9. The apparatus according to claim 6, characterized in that, The target vector generation unit includes: An interaction unit is used to process the first session vector and the second session vector in a preset interaction manner to obtain a third session vector. The third fusion unit is used to perform a third fusion operation on the third session vector to obtain the target session vector.

10. The apparatus according to claim 6, characterized in that, The service quality inspection module includes: The vector combination unit is used to concatenate the target session vector and the target feature vector into a target classification vector. The classification unit is used to call the target classification network to perform binary or multi-class classification on the target classification vector to obtain the quality inspection result of the target service.

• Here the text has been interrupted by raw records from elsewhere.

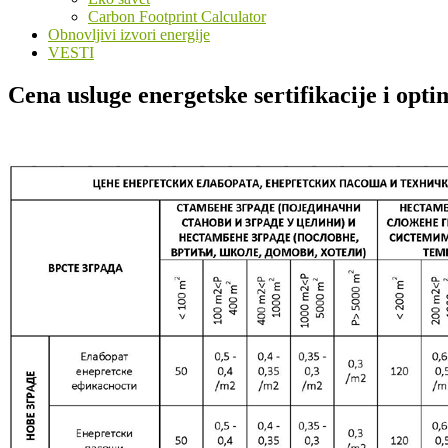
Carbon Footprint Calculator
Obnovljivi izvori energije
VESTI
Cena usluge energetske sertifikacije i opti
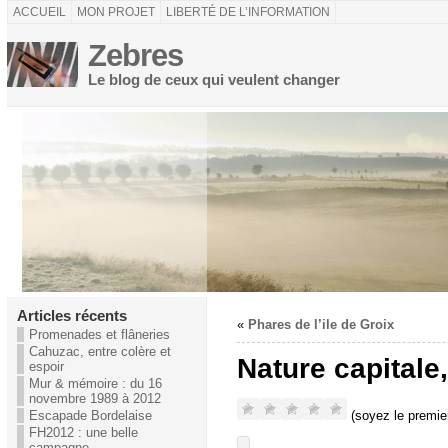
ACCUEIL
MON PROJET
LIBERTÉ DE L’INFORMATION
Zebres
Le blog de ceux qui veulent changer
Articles récents
«
Phares de l’ile de Groix
Promenades et flâneries
Cahuzac, entre colère et
Nature capitale,
espoir
Mur & mémoire : du 16
novembre 1989 à 2012
(soyez le premier
Escapade Bordelaise
FH2012 : une belle
campagne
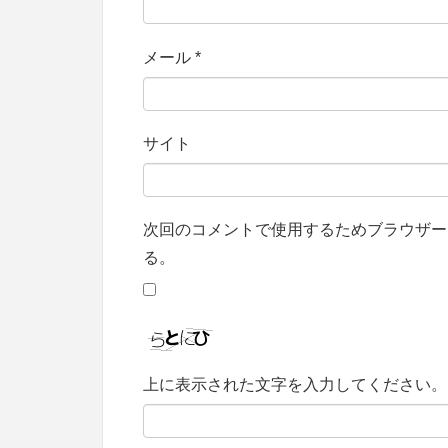
メール
*
サイト
次回のコメントで使用するためブラウザー
る。
上に表示された文字を入力してください。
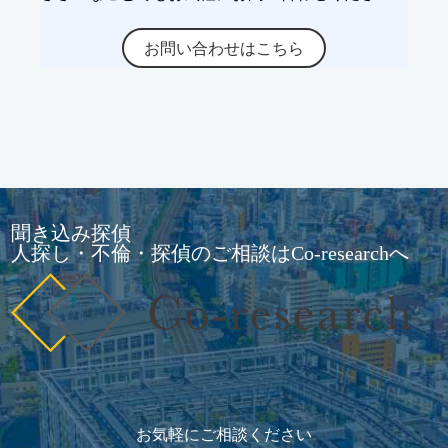
お問い合わせはこちら
聞き込み探偵
人探し・不倫・探偵のご相談はCo-researchへ
お気軽にご相談ください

11. The apparatus according to claim 6, characterized in that, The device further includes: The session data acquisition module is used to acquire session data for each round of sessions in the M rounds of sessions related to the target service; The text vector generation module is used to identify the conversational speech in the conversational data of each round of conversation using a preset speech recognition model, so as to determine the sentence vector group of each round of conversation.

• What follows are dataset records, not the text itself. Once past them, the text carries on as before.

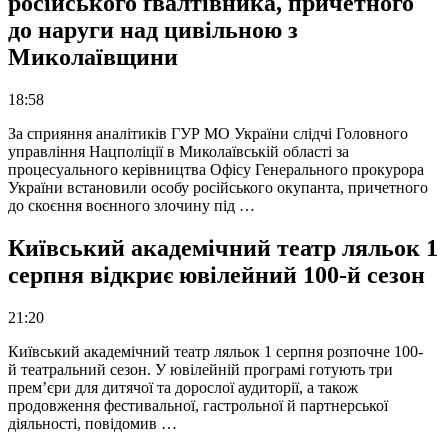
російського ґвалтівника, причетного
до наруги над цивільною з
Миколаївщини
18:58
За сприяння аналітиків ГУР МО України слідчі Головного
управління Нацполіції в Миколаївській області за
процесуального керівництва Офісу Генерального прокурора
України встановили особу російського окупанта, причетного
до скоєння воєнного злочину під …
Київський академічний театр ляльок 1
серпня відкриє ювілейний 100-й сезон
21:20
Київський академічний театр ляльок 1 серпня розпочне 100-
й театральний сезон. У ювілейній програмі готують три
прем’єри для дитячої та дорослої аудиторії, а також
продовження фестивальної, гастрольної й партнерської
діяльності, повідомив …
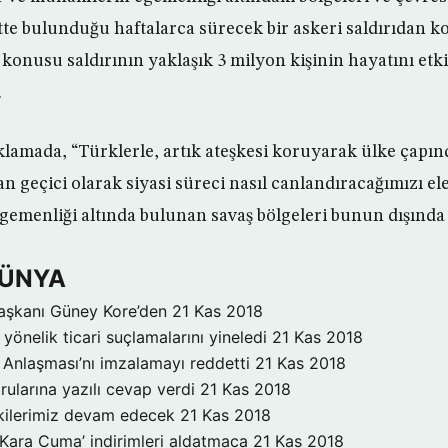
te bulunduğu haftalarca sürecek bir askeri saldırıdan k
 konusu saldırının yaklaşık 3 milyon kişinin hayatını etki
.
çıklamada, “Türklerle, artık ateşkesi koruyarak ülke çapı
 geçici olarak siyasi süreci nasıl canlandıracağımızı el
menliği altında bulunan savaş bölgeleri bunun dışında 
DÜNYA
aşkanı Güney Kore’den
21 Kas 2018
yönelik ticari suçlamalarını yineledi
21 Kas 2018
Anlaşması’nı imzalamayı reddetti
21 Kas 2018
rularına yazılı cevap verdi
21 Kas 2018
işkilerimiz devam edecek
21 Kas 2018
‘Kara Cuma’ indirimleri aldatmaca
21 Kas 2018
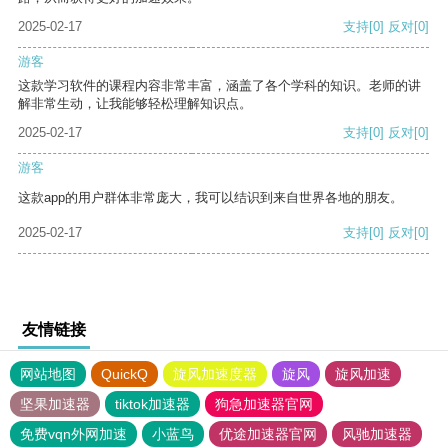
2025-02-17
支持
[0]
反对
[0]
游客
这款学习软件的课程内容非常丰富，涵盖了各个学科的知识。老师的讲
解非常生动，让我能够轻松理解知识点。
2025-02-17
支持
[0]
反对
[0]
游客
这款app的用户群体非常庞大，我可以结识到来自世界各地的朋友。
2025-02-17
支持
[0]
反对
[0]
友情链接
网站地图
QuickQ
旋风加速度器
旋风
旋风加速
坚果加速器
tiktok加速器
狗急加速器官网
免费vqn外网加速
小蓝鸟
优途加速器官网
风驰加速器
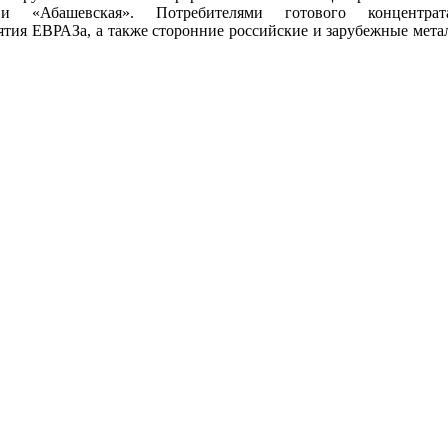
и «Абашевская». Потребителями готового концентрат
тия ЕВРАЗа, а также сторонние российские и зарубежные мета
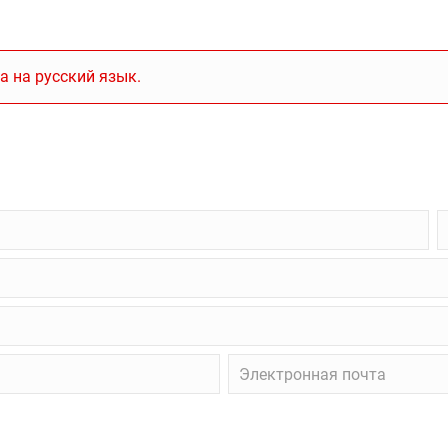
а на русский язык.
П
в
в
о
Электронная
почта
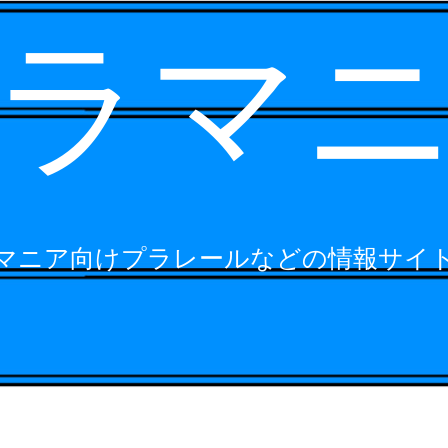
ラマ
マニア向けプラレールなどの情報サイ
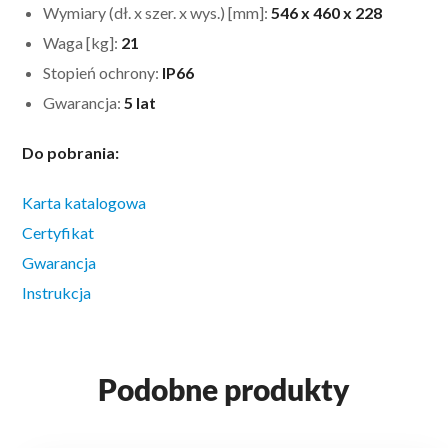
Wymiary (dł. x szer. x wys.) [mm]:
546 x 460 x 228
Waga [kg]:
21
Stopień ochrony:
IP66
Gwarancja:
5 lat
Do pobrania:
Karta katalogowa
Certyfikat
Gwarancja
Instrukcja
Podobne produkty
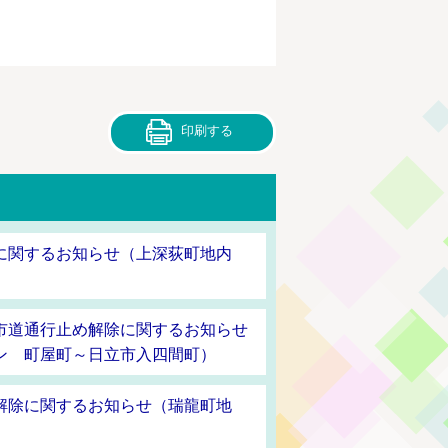
印刷する
に関するお知らせ（上深荻町地内
市道通行止め解除に関するお知らせ
ン 町屋町～日立市入四間町）
解除に関するお知らせ（瑞龍町地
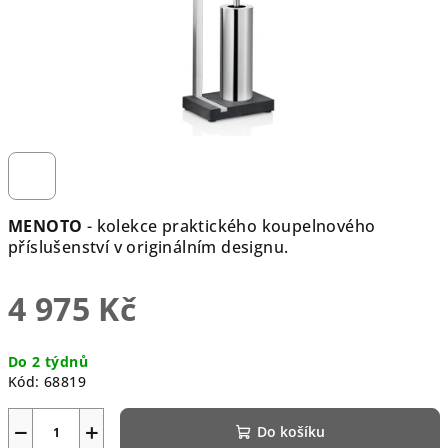
MENOTO
- kolekce praktického koupelnového
příslušenství v originálním designu.
4 975 Kč
Měrná
Do 2 týdnů
cena:
Kód:
68819
−
+
Do košíku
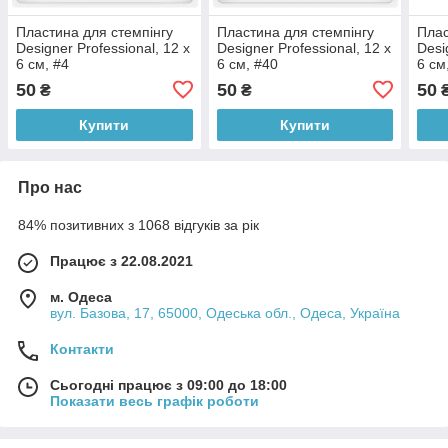
Пластина для стемпінгу
Пластина для стемпінгу
Плас
Designer Professional, 12 х
Designer Professional, 12 х
Desi
6 см, #4
6 см, #40
6 см
50
50
50
₴
₴
Купити
Купити
Про нас
84% позитивних з 1068 відгуків за рік
Працює з 22.08.2021
м. Одеса
вул. Базова, 17, 65000, Одеська обл., Одеса, Україна
Контакти
Сьогодні працює з 09:00 до 18:00
Показати весь графік роботи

12. An electronic device, characterized in that, The device includes a processor and a memory, the memory storing at least one instruction or at least one program, the at least one instruction or at least one program being loaded by the processor and executed as the service quality inspection method as described in any one of claims 1-5.

13. A computer storage medium, characterized in that, The computer storage medium stores at least one instruction or at least one program, which is loaded and executed by a processor to implement the service quality inspection method as described in any one of claims 1-5.

14. A computer program product, characterized in that, The computer program product includes computer instructions stored in a computer storage medium. The processor of the electronic device reads the computer instructions from the computer storage medium and executes the computer instructions, causing the electronic device to perform the service quality inspection method according to any one of claims 1-5.